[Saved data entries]
*** Begin section ***

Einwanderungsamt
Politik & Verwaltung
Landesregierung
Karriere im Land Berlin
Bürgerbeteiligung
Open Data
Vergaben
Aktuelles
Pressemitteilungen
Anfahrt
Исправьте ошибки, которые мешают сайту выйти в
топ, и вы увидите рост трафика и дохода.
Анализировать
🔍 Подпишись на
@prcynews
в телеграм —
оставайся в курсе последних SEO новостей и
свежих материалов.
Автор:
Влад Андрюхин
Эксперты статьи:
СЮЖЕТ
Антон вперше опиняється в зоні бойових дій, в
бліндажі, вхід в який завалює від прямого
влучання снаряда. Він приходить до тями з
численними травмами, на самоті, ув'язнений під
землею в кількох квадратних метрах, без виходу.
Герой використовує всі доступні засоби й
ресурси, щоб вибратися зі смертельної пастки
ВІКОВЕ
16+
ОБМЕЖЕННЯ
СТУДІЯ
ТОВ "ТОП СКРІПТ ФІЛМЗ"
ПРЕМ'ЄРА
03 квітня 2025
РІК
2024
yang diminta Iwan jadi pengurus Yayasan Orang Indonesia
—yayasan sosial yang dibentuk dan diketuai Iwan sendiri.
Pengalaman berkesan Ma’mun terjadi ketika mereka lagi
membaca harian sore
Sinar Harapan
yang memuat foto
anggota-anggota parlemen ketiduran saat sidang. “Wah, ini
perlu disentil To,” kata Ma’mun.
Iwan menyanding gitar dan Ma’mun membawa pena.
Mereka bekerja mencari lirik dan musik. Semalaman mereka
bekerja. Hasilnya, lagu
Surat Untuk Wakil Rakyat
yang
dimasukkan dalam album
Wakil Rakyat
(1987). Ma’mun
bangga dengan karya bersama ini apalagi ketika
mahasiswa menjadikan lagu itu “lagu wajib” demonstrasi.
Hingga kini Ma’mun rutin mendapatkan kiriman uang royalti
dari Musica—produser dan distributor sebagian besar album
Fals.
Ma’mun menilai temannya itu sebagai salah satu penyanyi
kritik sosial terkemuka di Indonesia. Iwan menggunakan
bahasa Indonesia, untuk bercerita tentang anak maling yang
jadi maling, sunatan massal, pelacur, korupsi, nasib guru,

*** End section ***

> [What you will do]: Using the records above, output exactly the lines from the first through the line that contains "bahasa Indonesia, untuk", with both of those included.

> [Exercise answer]:
Einwanderungsamt
Politik & Verwaltung
Landesregierung
Karriere im Land Berlin
Bürgerbeteiligung
Open Data
Vergaben
Aktuelles
Pressemitteilungen
Anfahrt
Исправьте ошибки, которые мешают сайту выйти в
топ, и вы увидите рост трафика и дохода.
Анализировать
🔍 Подпишись на
@prcynews
в телеграм —
оставайся в курсе последних SEO новостей и
свежих материалов.
Автор:
Влад Андрюхин
Эксперты статьи:
СЮЖЕТ
Антон вперше опиняється в зоні бойових дій, в
бліндажі, вхід в який завалює від прямого
влучання снаряда. Він приходить до тями з
численними травмами, на самоті, ув'язнений під
землею в кількох квадратних метрах, без виходу.
Герой використовує всі доступні засоби й
ресурси, щоб вибратися зі смертельної пастки
ВІКОВЕ
16+
ОБМЕЖЕННЯ
СТУДІЯ
ТОВ "ТОП СКРІПТ ФІЛМЗ"
ПРЕМ'ЄРА
03 квітня 2025
РІК
2024
yang diminta Iwan jadi pengurus Yayasan Orang Indonesia
—yayasan sosial yang dibentuk dan diketuai Iwan sendiri.
Pengalaman berkesan Ma’mun terjadi ketika mereka lagi
membaca harian sore
Sinar Harapan
yang memuat foto
anggota-anggota parlemen ketiduran saat sidang. “Wah, ini
perlu disentil To,” kata Ma’mun.
Iwan menyanding gitar dan Ma’mun membawa pena.
Mereka bekerja mencari lirik dan musik. Semalaman mereka
bekerja. Hasilnya, lagu
Surat Untuk Wakil Rakyat
yang
dimasukkan dalam album
Wakil Rakyat
(1987). Ma’mun
bangga dengan karya bersama ini apalagi ketika
mahasiswa menjadikan lagu itu “lagu wajib” demonstrasi.
Hingga kini Ma’mun rutin mendapatkan kiriman uang royalti
dari Musica—produser dan distributor sebagian besar album
Fals.
Ma’mun menilai temannya itu sebagai salah satu penyanyi
kritik sosial terkemuka di Indonesia. Iwan menggunakan
bahasa Indonesia, untuk bercerita tentang anak maling yang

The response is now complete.